Supermodel Hailey Bieber, 26, has opened up about the emotional trauma she endured last year after suffering a ‘mini-stroke’ in her 20s.
A transient ischemic attack (TIA) is caused by a temporary blockage in blood flow to the brain but differs from a full-blown stroke in that its frightening effects are short-lived.
Typically these strokes last a few minutes and do not usually leave behind permanent damage – but in Ms Bieber’s case, the fear of it happening again stuck with her.
The hospital where Ms Bieber was sent after experiencing a sensation of numbness in her arm and fingers confirmed that she suffered a Transient Ischemic Attack (TIA), more commonly referred to as a mini-stroke
A mini stroke, known medically as a transient ischemic attack, occurs when blockage occurs in a person’s cerebral artery and denies blood to the brain. It presents the same symptoms as a regular stroke, but will resolve itself within 24 hours
A TIA presents with the same scary signs as a stroke: Weakness, numbness, or paralysis in the face, arm or leg, typically on one side of the body; slurred or garbled speech or difficulty understanding others; blindness in one or both eyes or double vision; and vertigo or loss of balance or coordination.
Ms Bieber, who was quick to call for a medic when she suffered one last year, said her symptoms abated relatively soon after she first started experiencing numbness in her arm and fingers.

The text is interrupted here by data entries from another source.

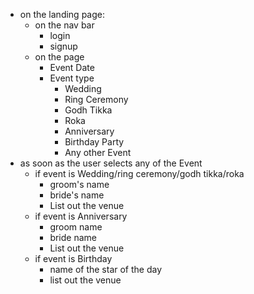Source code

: * on the landing page:
  * on the nav bar
    * login
    * signup
  * on the page
    * Event Date
    * Event type
      - Wedding
      - Ring Ceremony
      - Godh Tikka
      - Roka
      - Anniversary
      - Birthday Party
      - Any other Event
* as soon as the user selects any of the Event
  * if event is Wedding/ring ceremony/godh tikka/roka
    * groom's name
    * bride's name
    * List out the venue
  * if event is Anniversary
    * groom name
    * bride name
    * List out the venue
  * if event is Birthday
    * name of the star of the day
    * list out the venue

She said on the podcast The Run-Through with Vogue last week: ‘I struggled with a lot of anxiety after.
‘I struggled with a little bit of PTSD, just like the fear that maybe it would happen again.
‘It was so terrifying, so jarring, so discombobulating in every single way that you could imagine.’
The risk of stroke greatly increases with age.
Around 800,000 Americans suffer a stroke each year. Just under 250,000 of them suffer a mini stroke.
Neurologists consider TIAs to be warnings for a bigger, more devastating stroke to come, according to the American Stroke Association.
One in three people who suffer a TIA will endure a stroke after, with about half occurring within a year after the TIA.
Unlike a regular stroke, those who suffer a TIA experience temporary symptoms that resolve in up to 24 hours – though sometimes in only minutes.
One in seven strokes occur in people aged 15 to 49 years old, according to the Centers for Disease Control and Prevention.
A 2013 report published in the journal JAMA Neurology found that 10 per cent to 14 per cent of ischemic strokes, including transient ones, occur in adults ages 18 to 45 years.
The chance of having a stroke nearly doubles every 10 years after age 55, per the Centers for Disease Control and Prevention.
Meanwhile, about one in seven strokes occur in adolescents and young adults ages 15 to 49.
A mini stroke can be brought on for different reasons.
For instance, a build-up of fatty deposits in the blood vessels around your body can cause a clot that leads to stroke, a process known as atherosclerosis.
A transient ischemic attack, commonly known as a mini-stroke, is caused by a temporary blockage of blood flow to the brain
Another type of clot that could result in a stroke is linked to heart conditions such as atrial fibrillation, a type of irregular heartbeat. AFib can cause a clot in the heart that then travels to the brain.
The risk of a severe stroke is highest in the days and weeks immediately following the transient attack, so it is crucial that the patient gets to the bottom of what caused their TIA as soon as possible to mitigate future risk.
The exact cause of Ms Bieber’s mini-stroke is murky, though she said doctors pointed to her recent Covid diagnosis combined with two transatlantic flights within a short window of time and having just been prescribed birth control pills as causes for the underlying blood clot.
Estrogen in birth control pills has been known to cause blood clots that can lead to stroke.
Women who take oral contraceptives are twice as likely to suffer from a stroke than their counterparts who do not take them, though that population size is already so small that a doubled risk does not mean the risk is high, especially among women without other risk factors such as an addiction to cigarette smoking and a history of hypertension.
Survivorship of a mini-stroke, especially among younger people, is high. Though suffering a TIA appears to have negative effects on a person’s longevity overall.
A 2011 report in Stroke: Journal of the American Heart Association found that suffering from a TIA can lower life expectancy by 20 per cent. TIA had only minimal effect on patients younger than 50, but significantly reduced life expectancy in those older than 65.